Andebol
Porque é que a defesa 6-0 continua a ser a base do andebol
Seis defesas alinhados sobre a linha dos seis metros parecem passivos. Na prática, obrigam o ataque a decidir primeiro.
· Rui Palmela · 5 min de leitura

Coimbra — Há sistemas defensivos mais vistosos no andebol, e quase todos aparecem em momentos concretos de um jogo. Mesmo assim, o 6-0 continua a ser o primeiro que se ensina nos escalões de formação e aquele a que as equipas voltam quando precisam de estabilidade. A razão não é conservadorismo: é geometria.

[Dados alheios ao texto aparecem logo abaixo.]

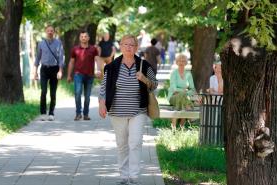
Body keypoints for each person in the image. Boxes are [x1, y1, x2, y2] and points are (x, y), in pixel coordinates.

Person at [98, 35, 157, 185]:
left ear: (136, 48)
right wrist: (101, 103)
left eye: (132, 45)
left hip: (138, 110)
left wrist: (144, 79)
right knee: (122, 144)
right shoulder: (112, 66)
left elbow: (154, 84)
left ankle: (134, 177)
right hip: (117, 111)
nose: (129, 47)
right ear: (120, 46)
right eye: (126, 44)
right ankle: (124, 176)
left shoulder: (144, 64)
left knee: (135, 142)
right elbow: (104, 87)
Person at [67, 31, 101, 121]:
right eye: (82, 36)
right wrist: (69, 75)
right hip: (78, 74)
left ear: (88, 38)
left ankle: (86, 114)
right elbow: (71, 62)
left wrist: (98, 70)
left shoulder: (93, 49)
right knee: (77, 94)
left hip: (90, 75)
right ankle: (78, 113)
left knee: (87, 96)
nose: (83, 38)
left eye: (85, 36)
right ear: (79, 38)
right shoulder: (75, 49)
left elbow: (97, 59)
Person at [34, 25, 64, 121]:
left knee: (53, 93)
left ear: (54, 32)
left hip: (54, 69)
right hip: (44, 69)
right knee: (43, 92)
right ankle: (43, 113)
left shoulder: (58, 43)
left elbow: (61, 58)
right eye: (48, 31)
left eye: (51, 31)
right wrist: (35, 72)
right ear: (45, 32)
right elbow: (37, 58)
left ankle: (51, 113)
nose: (50, 32)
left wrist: (60, 71)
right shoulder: (41, 43)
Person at [167, 54, 195, 129]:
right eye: (179, 61)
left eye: (183, 61)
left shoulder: (188, 74)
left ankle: (175, 130)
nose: (181, 63)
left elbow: (192, 90)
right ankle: (189, 115)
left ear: (186, 63)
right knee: (183, 100)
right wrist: (183, 91)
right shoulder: (174, 73)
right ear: (177, 62)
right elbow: (174, 88)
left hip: (182, 99)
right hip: (173, 97)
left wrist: (183, 92)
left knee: (182, 103)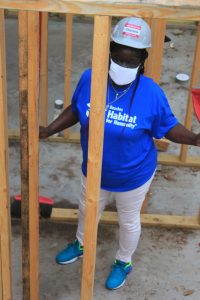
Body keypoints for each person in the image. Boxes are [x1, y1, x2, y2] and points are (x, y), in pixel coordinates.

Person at [39, 17, 200, 290]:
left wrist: (195, 139)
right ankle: (81, 243)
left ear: (142, 59)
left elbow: (168, 127)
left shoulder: (151, 94)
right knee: (86, 210)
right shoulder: (91, 78)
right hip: (93, 169)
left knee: (128, 220)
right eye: (119, 59)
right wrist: (49, 130)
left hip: (133, 176)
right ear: (110, 51)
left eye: (131, 62)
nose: (123, 66)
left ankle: (124, 261)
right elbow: (77, 109)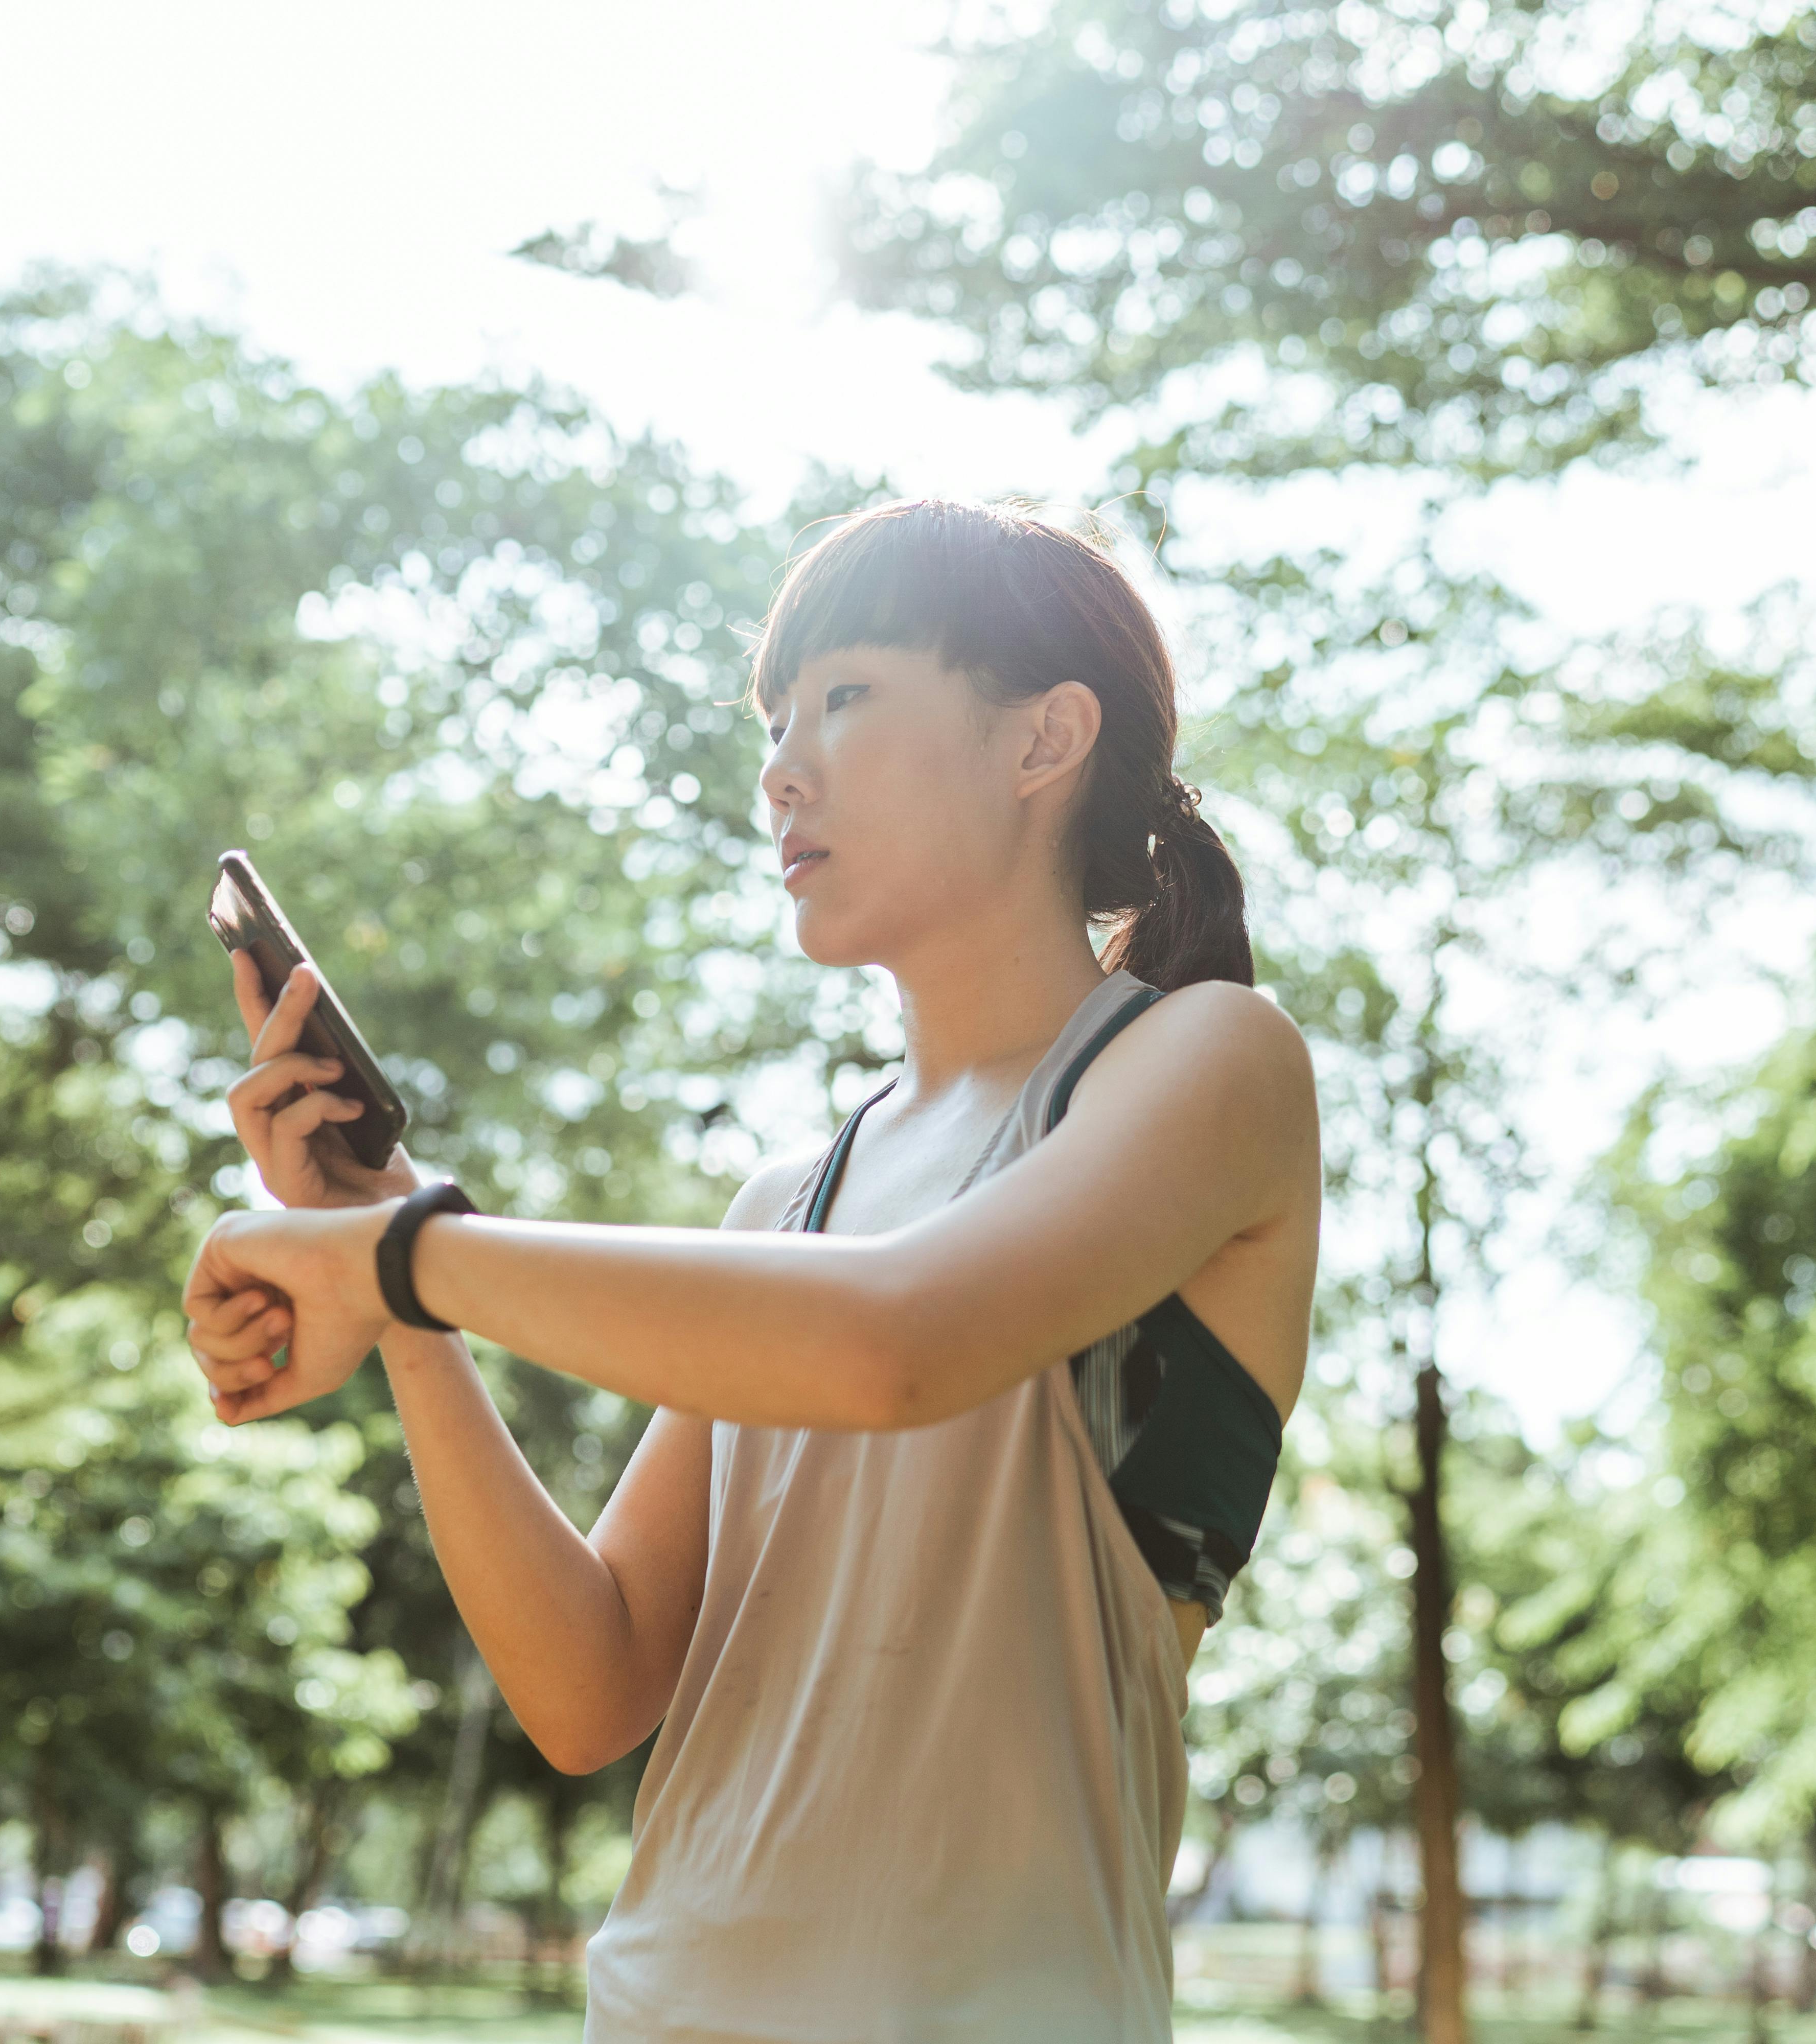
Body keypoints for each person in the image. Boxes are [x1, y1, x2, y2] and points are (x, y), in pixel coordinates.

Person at [181, 496, 1322, 2040]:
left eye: (847, 697)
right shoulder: (788, 1202)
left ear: (1045, 736)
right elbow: (590, 1690)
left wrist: (399, 1257)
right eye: (776, 722)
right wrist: (406, 1304)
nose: (782, 768)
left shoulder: (1209, 1067)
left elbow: (901, 1346)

Uma linha, não seis jogadores
No 6-0, os seis defesas colocam-se lado a lado junto à linha dos seis metros e trabalham como um bloco articulado. Quando o portador da bola avança por um lado, todo o bloco desliza nesse sentido; quando a bola muda de lado, o bloco regressa. O defesa que sai a marcar nunca sai sozinho — sai coberto pelos dois companheiros mais próximos, que fecham o corredor que ele deixou aberto.
Esse encurtamento do espaço é o que torna o sistema tão difícil de atacar sem paciência. O ataque tem de circular a bola de um extremo ao outro várias vezes até conseguir que um defesa se atrase meio passo. É esse meio passo, e não a força do remate, que decide a maioria dos golos.
O pivô como chave
Contra uma linha compacta, o ataque coloca um pivô entre os defesas centrais, de costas para a baliza. A função dele raramente é receber a bola: é ocupar dois defesas ao mesmo tempo, empurrar, criar um obstáculo legal e abrir um intervalo de meio metro para quem entra a rematar. Quando um pivô consegue prender dois adversários, o 6-0 deixa de ter seis jogadores e passa a ter cinco.

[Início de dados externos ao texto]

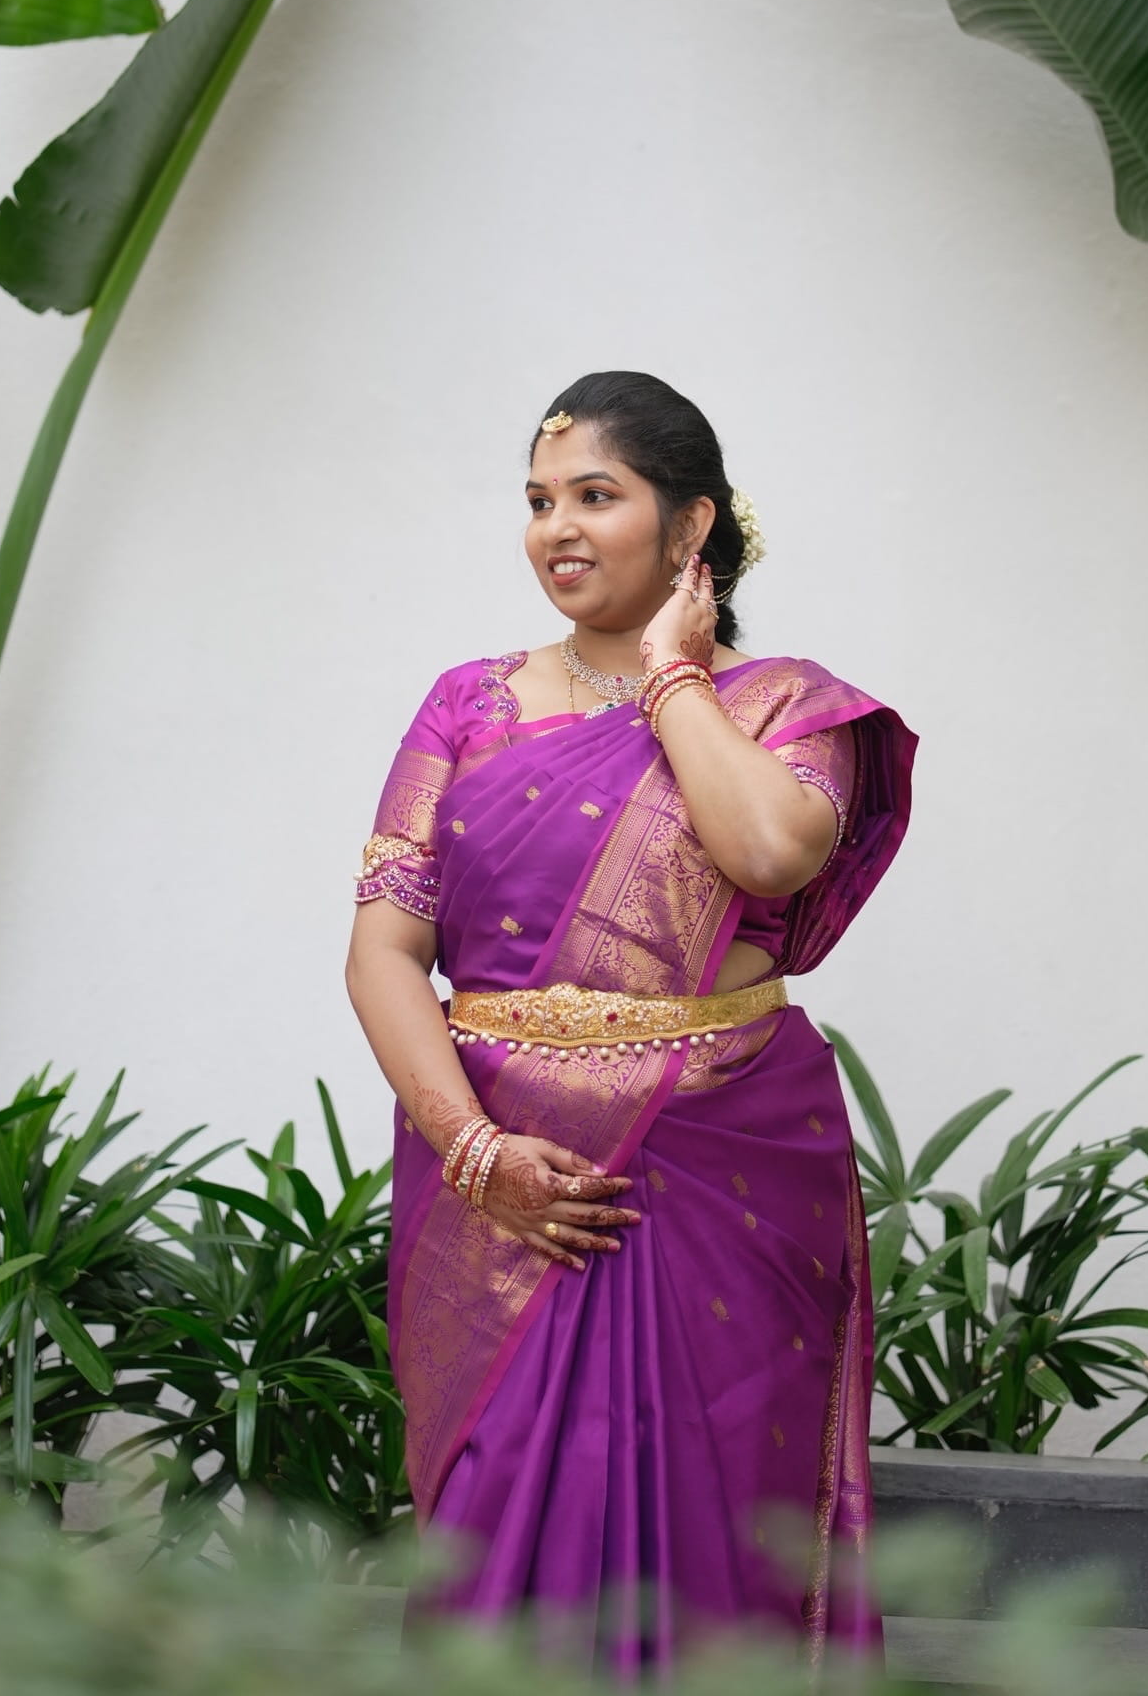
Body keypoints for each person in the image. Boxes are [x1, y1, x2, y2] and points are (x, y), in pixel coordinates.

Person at [344, 370, 917, 1676]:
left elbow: (768, 852)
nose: (556, 528)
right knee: (500, 1512)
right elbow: (383, 950)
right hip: (495, 1176)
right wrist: (475, 1153)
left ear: (690, 523)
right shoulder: (467, 704)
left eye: (595, 496)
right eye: (539, 499)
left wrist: (671, 680)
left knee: (717, 1517)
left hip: (723, 1162)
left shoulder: (789, 706)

Não se ataca o 6-0 com um remate. Ataca-se com uma sequência de decisões que o obrigue a mover-se sempre no mesmo sentido.
Quando se abandona a linha
Nem sempre o bloco fechado serve. Contra equipas que rematam bem de nove metros, os treinadores avançam um defesa e passam ao 5-1, ou avançam dois e chegam ao 3-2-1. Ganha-se pressão sobre o remate exterior e perde-se cobertura junto à área — um compromisso calculado que se assume, sobretudo, quando é preciso recuperar uma desvantagem no marcador.

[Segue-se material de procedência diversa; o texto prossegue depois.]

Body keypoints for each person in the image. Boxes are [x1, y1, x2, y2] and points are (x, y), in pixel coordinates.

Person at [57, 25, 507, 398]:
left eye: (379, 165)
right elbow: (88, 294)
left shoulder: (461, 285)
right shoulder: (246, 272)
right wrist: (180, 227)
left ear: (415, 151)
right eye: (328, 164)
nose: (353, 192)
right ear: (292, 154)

Há ainda um detalhe que passa despercebido: o 6-0 protege o guarda-redes. Ao empurrar os remates para ângulos previsíveis, dá-lhe informação antecipada sobre a zona da baliza que tem de defender. Um guarda-redes que sabe de onde vem o remate está, na prática, meio golo à frente.
Por isso, mesmo em equipas que mudam de sistema três ou quatro vezes por jogo, a linha continua a ser o ponto de partida. É a configuração que exige menos correção individual e mais entendimento coletivo — e essa é, precisamente, a definição de uma boa defesa.